Forex reserves rise for 7th straight month
China's forex reserves rose for the 7th month in a row in August as the yuan gained strength and pressure of massive capital outflow eased, data from the central bank showed Thursday.
Bank employee counts 100 RMB notes at a Bank of China branch in Taiyuan, capital of Shanxi Province. [Photo: Chinanews.com]
Forex reserves reached 3.092 trillion U.S. dollars by the end of August, increasing 10.8 billion dollars from a month earlier, according to the People's Bank of China.
It is the first time the reserves have expanded seven months in a row since June 2014.
In an online statement, the State Administration of Foreign Exchange (SAFE) attributed the rise to stable cross-border capital flows and balanced supply-demand in the forex market.
"Climbing asset prices in the global financial market also pushed up the stockpile," the statement said.
The U.S. dollar has continued to weaken against most major currencies last month due to weak economic data and uncertainty over monetary policy moves, which drove up the value of non-dollar assets in China's reserve holdings.

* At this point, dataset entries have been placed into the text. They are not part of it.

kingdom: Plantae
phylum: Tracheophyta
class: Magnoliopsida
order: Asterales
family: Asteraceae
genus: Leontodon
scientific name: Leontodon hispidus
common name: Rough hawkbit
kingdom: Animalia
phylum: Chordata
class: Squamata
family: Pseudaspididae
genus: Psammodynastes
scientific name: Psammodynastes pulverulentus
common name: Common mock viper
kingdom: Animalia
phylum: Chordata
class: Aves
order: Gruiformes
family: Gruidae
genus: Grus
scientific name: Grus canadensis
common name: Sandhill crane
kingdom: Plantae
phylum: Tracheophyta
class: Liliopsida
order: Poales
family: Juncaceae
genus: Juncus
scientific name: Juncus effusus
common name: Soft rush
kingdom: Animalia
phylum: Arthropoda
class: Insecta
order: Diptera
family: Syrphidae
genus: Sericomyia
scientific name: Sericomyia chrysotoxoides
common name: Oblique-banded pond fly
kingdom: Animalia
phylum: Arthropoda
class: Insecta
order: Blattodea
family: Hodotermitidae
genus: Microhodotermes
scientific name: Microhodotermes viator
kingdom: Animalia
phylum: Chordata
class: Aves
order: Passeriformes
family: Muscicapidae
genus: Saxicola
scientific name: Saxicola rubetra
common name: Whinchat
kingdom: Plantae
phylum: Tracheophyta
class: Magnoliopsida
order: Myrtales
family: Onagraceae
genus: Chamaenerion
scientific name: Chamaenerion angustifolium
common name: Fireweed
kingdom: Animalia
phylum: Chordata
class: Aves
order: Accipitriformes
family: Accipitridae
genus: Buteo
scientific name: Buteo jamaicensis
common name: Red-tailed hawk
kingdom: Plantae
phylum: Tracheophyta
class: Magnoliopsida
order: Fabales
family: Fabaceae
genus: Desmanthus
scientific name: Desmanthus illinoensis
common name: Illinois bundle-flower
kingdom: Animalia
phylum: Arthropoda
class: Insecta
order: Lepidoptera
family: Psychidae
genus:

The dollar index, which measures the greenback against six major peers, edged down 0.3 percent last month, following a 2.89-percent drop in July.
There had been concerns over capital flowing out of the Chinese market in the second half of 2016, when the economy was facing looming downward pressures and the Chinese yuan was in the middle of a losing streak against the U.S. dollar.
In January, China's forex reserves had plunged below 3 trillion U.S. dollars, but as the economy stands on a firmer footing and the yuan continues to stabilize, the stockpile has increased steadily since February.
China's economy expanded 6.9 percent for the first half of 2017, with consumption and services, together with new innovation-driven economic sectors, taking up larger roles in the economy, prompting global institutions such as the IMF to raise GDP forecasts for the country.
Along with the improvements in the economy, the value of the Chinese currency has been trending upwards.
The central parity rate of the renminbi strengthened 42 basis points to 6.5269 against the U.S. dollar Thursday, rising 6 percent from the beginning of the year, which shrugged off concerns of sharp depreciation.
Zhou Jingtong, a senior researcher with the international finance institute of the Bank of China, attributed the yuan's rebound to combined factors including a stabilizing economy, weaker U.S. dollar and government restrictions on capital flows.
Chinese authorities have been stepping up efforts to curb aggressive overseas acquisitions by the country's ambitious dealmakers, including Dalian Wanda, HNA Group Co. and Anbang Insurance Group.
In a document last month, the State Council said overseas investments in areas including real estate, hotels, cinemas, the entertainment industry and sports clubs will be limited, while investments in some sectors such as gambling will be banned.
The document also imposed restrictions in the setup of overseas private equity funds or other investment platforms without specific projects and limited investments that do not meet technological, environmental, or safety standards of the destinations.
Looking forward, with efforts to advance structural reforms, the positive factors that underpin China's growth will continue to accumulate, which will contribute to sustained stabilization in cross-border capital flows, according to SAFE.
The regulator said in July that the country was seeing its most balanced forex market supply and demand in three years due to an improving economy at home and abroad as well as an intensified crackdown on irregularities.
Thursday's data also showed that the country's gold reserves rose to 77.7 billion dollars by the end of August from 75 billion dollars at the end of July.